EXTRACTED INFORMATION below:

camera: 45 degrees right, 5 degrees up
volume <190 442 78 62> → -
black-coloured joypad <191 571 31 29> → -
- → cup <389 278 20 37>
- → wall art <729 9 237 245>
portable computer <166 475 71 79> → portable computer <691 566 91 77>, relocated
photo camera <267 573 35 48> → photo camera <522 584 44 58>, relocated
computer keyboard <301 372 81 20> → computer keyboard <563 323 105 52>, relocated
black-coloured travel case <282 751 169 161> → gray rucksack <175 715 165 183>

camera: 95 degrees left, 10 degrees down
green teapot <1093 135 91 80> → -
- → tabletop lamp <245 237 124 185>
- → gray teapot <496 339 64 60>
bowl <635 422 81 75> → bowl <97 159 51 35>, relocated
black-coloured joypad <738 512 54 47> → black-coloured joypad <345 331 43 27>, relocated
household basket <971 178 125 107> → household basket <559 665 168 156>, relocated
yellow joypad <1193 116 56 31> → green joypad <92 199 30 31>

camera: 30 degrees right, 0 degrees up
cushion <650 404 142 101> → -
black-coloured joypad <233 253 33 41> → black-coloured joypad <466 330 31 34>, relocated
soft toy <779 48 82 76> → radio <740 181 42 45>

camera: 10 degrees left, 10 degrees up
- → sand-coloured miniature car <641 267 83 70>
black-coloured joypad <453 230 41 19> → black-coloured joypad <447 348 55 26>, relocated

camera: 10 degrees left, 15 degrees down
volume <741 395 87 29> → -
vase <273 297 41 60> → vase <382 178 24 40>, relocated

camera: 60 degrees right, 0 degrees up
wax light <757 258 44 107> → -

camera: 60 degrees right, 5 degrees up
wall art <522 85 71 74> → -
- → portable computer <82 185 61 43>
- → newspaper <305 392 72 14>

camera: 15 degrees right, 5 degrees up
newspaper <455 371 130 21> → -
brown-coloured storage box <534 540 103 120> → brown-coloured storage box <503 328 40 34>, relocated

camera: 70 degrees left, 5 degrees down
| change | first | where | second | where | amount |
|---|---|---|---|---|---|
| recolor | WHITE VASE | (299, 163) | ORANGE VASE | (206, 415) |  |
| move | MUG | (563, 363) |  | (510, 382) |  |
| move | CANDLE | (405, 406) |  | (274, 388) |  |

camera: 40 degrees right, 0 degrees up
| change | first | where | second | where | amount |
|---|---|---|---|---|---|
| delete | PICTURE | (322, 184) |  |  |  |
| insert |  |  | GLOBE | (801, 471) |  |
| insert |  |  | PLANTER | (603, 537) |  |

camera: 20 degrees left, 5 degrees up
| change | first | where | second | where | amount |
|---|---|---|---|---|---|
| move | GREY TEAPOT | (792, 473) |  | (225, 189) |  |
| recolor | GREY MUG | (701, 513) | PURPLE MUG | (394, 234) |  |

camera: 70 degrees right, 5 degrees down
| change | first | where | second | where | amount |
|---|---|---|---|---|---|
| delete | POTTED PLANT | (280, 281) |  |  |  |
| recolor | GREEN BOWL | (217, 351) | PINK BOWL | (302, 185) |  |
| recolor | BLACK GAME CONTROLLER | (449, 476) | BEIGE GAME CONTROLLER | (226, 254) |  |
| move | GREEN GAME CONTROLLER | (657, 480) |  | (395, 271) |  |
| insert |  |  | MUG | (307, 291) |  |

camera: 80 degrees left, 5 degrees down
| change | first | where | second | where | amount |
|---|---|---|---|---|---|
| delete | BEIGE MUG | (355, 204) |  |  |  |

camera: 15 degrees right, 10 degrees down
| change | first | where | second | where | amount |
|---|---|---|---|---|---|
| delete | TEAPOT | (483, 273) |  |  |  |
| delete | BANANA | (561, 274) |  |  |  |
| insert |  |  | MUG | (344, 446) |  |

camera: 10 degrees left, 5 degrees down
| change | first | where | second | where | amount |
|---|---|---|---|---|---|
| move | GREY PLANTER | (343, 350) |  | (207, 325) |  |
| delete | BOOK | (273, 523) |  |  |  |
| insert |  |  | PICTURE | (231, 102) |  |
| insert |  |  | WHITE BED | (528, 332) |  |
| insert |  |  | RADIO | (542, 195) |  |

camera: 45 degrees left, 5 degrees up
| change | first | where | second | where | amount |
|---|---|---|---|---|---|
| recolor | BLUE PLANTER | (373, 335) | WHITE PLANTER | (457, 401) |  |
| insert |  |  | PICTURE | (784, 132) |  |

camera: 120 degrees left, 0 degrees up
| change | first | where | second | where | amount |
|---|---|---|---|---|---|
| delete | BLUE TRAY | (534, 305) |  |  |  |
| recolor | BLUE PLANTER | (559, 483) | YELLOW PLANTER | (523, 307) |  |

End of EXTRACTED INFORMATION.

Repeat exactly the lines of the data from the first one through the line with "computer keyboard <301", both of them included.

camera: 45 degrees right, 5 degrees up
volume <190 442 78 62> → -
black-coloured joypad <191 571 31 29> → -
- → cup <389 278 20 37>
- → wall art <729 9 237 245>
portable computer <166 475 71 79> → portable computer <691 566 91 77>, relocated
photo camera <267 573 35 48> → photo camera <522 584 44 58>, relocated
computer keyboard <301 372 81 20> → computer keyboard <563 323 105 52>, relocated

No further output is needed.